あけましておめでとうございます。
さて、歌謡曲には、しばしば「元日リリース」の曲があります。有名なところでは、1984年元日リリースの中森明菜「北ウイング」があります。また、私が偏愛する新田恵利「冬のオペラグラス」は1986年元日の発売。
しかし、80年代歌謡曲における、「元日リリース」の代表と言えば、沢田研二「TOKIO」をおいて他にはありません。何といっても、80年代が幕開けた、1980年1月1日に発売されたのですから(「80年代」を「1981年~1990年」でカウントする考え方もあるようですが、ひとまず措きます)。
1979年の大みそかから元日にかけて、民放全チャンネルで放映されたテレビ番組=『ゆく年くる年』で、1980年1月1日のちょうど0時0分、沢田研二は「TOKIO」を歌い出したのです。つまり、日本の80年代は「TOKIO」によって迎え入れられたということになります。
この曲の新しさを、3点でまとめるならば、
(1)パラシュートを背負うという、沢田研二の奇想天外なコスチューム。
(2)自身の独創的なベースを中心とした、後藤次利の大胆なアレンジ。
(3)糸井重里による、荒唐無稽でナンセンスな歌詞。
で、今回注目したいのは(3)です。昨年12月13日にNHK BSプレミアムで放映された『いきものがかり水野良樹の阿久悠をめぐる対話』という番組の、水野良樹と糸井重里の対談の中で、糸井による見事な阿久悠評があったのです。
いわく「時代のニュアンスが入るようになって、啓蒙的になり、阿久悠の歌詞はつまらなくなった」(この対談の内容は『ほぼ日刊イトイ新聞』に掲載されています。下記インフォメーションリンクへ)

▸ **記録データ**

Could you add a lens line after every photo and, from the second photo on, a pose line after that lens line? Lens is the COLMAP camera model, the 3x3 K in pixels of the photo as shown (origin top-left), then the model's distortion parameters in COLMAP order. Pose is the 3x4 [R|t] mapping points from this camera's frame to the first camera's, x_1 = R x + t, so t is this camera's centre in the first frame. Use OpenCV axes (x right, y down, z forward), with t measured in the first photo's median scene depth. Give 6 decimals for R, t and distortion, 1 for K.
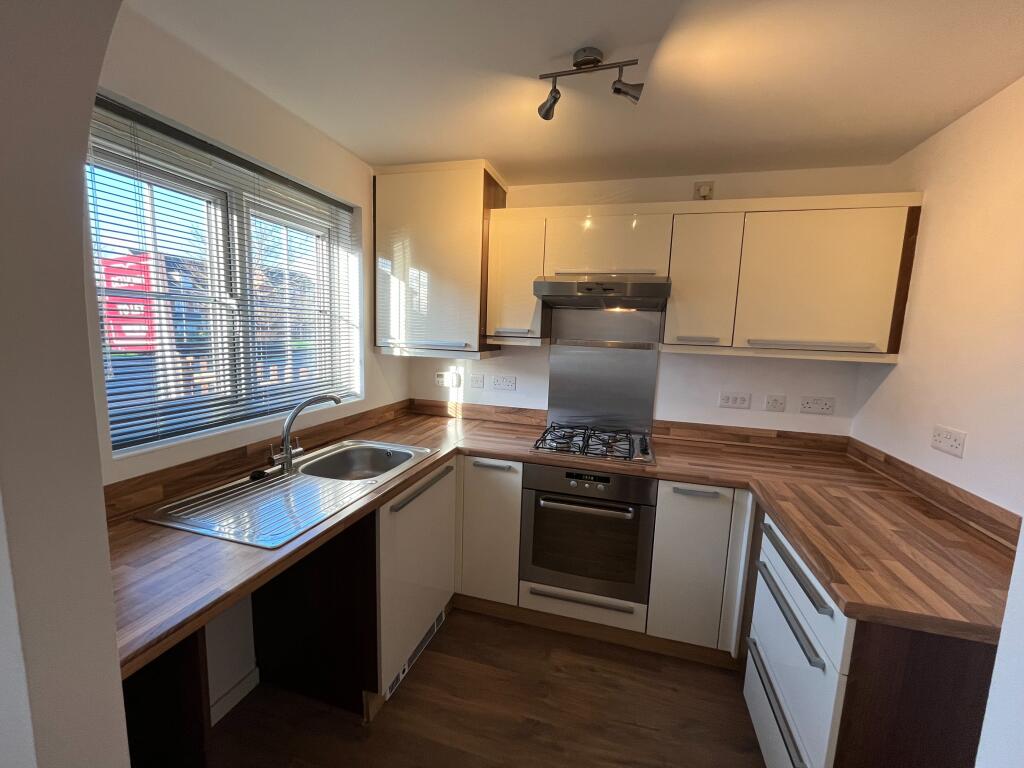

▸ **課題**
元日リリースの歌謡曲を論じた本文抜粋を、最後の文の後から書き継ぎなさい。 データは本文とは別の出典から取られている。

▸ **解答**
そこで糸井重里が例に出したのは、1979年発売の沢田研二「OH! ギャル」です。正直、この曲は確かにヒドい。私の自著『1979年の歌謡曲』(彩流社)でも酷評したものです。そして、そのヒドさは、「これからは女性の時代」という啓蒙的メッセージを、歌謡曲の中に抱えてしまったことにあると、糸井は語っていました。
ということは、70年代から80年代への転換は、阿久悠的「時代を啓蒙してみせるぜ」的作詞から、糸井重里的「荒唐無稽でナンセンス=時代なんて決して語んないよ」的作詞への転換だったと言えるのです。
その転換は、沢田研二というステージの上で行われた。眉間にしわを寄せた阿久悠が下手から退き、ヘラヘラと半笑いの糸井重里が上手からやってくる。そして、それらすべてをまるごと飲み込める沢田研二の、表現者としての豊かな包容力。
実は、その1980年元日をはさむ約半年間、阿久悠は作詞活動を「休筆」しています。
東京人ならではの、ソフィスティケートされた言葉を並べる松本隆と、語感のみを重視して、意味から大胆に解放された言葉を投げつける桑田佳祐の2人が、背中からひたひたと迫ってくる中、「時代なんて決して語んないよ」と、阿久悠の根源価値を揺り動かすかたちで、糸井重里が目の前に立ちはだかった―― 阿久悠は、どんな面持ちで「休筆」期間を過ごしていたのでしょう。
しかし、この話には、私がとても大好きな後日譚があります。松本隆、桑田佳祐、糸井重里が80年代前半を制圧した後、彼らの勢いがふっと止まり、更なる新しい才能であり、更なるナンセンス志向の秋元康が完全ブレイクした1986年。阿久悠は、このような素晴らしい言葉を紡ぎ出すのです。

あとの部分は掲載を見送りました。